_Data provided_

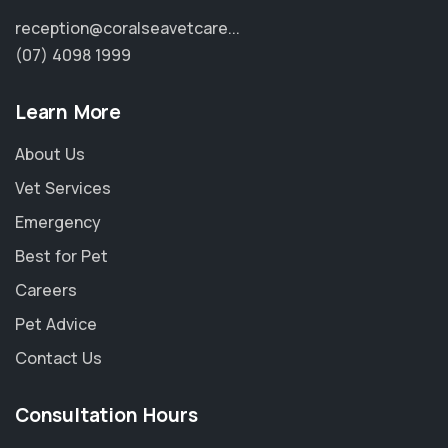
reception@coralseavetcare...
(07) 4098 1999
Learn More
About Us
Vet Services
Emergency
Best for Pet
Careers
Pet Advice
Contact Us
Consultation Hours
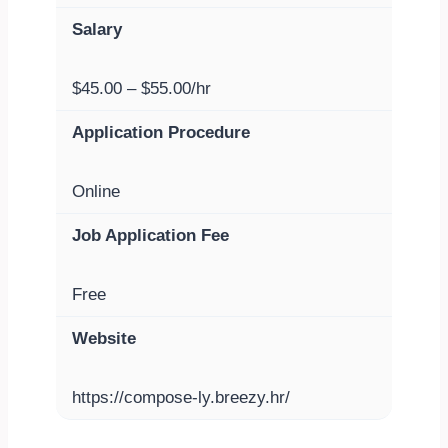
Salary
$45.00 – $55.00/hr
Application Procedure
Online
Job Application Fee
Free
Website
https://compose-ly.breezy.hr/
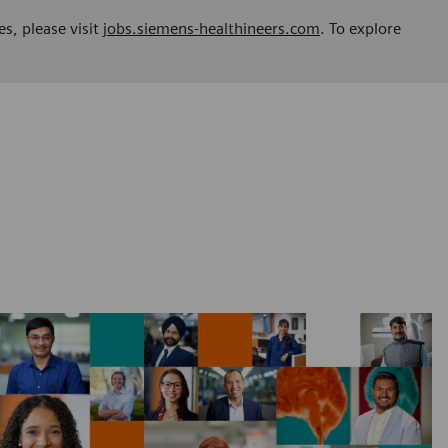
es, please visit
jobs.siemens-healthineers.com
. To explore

_Instructions to follow_
Please print the lines exactly, from the top of the material through the line with "es, please visit", and omit the pictures.

_Answer section_
reception@coralseavetcare...
(07) 4098 1999
Learn More
About Us
Vet Services
Emergency
Best for Pet
Careers
Pet Advice
Contact Us
Consultation Hours
Salary
$45.00 – $55.00/hr
Application Procedure
Online
Job Application Fee
Free
Website
https://compose-ly.breezy.hr/
es, please visit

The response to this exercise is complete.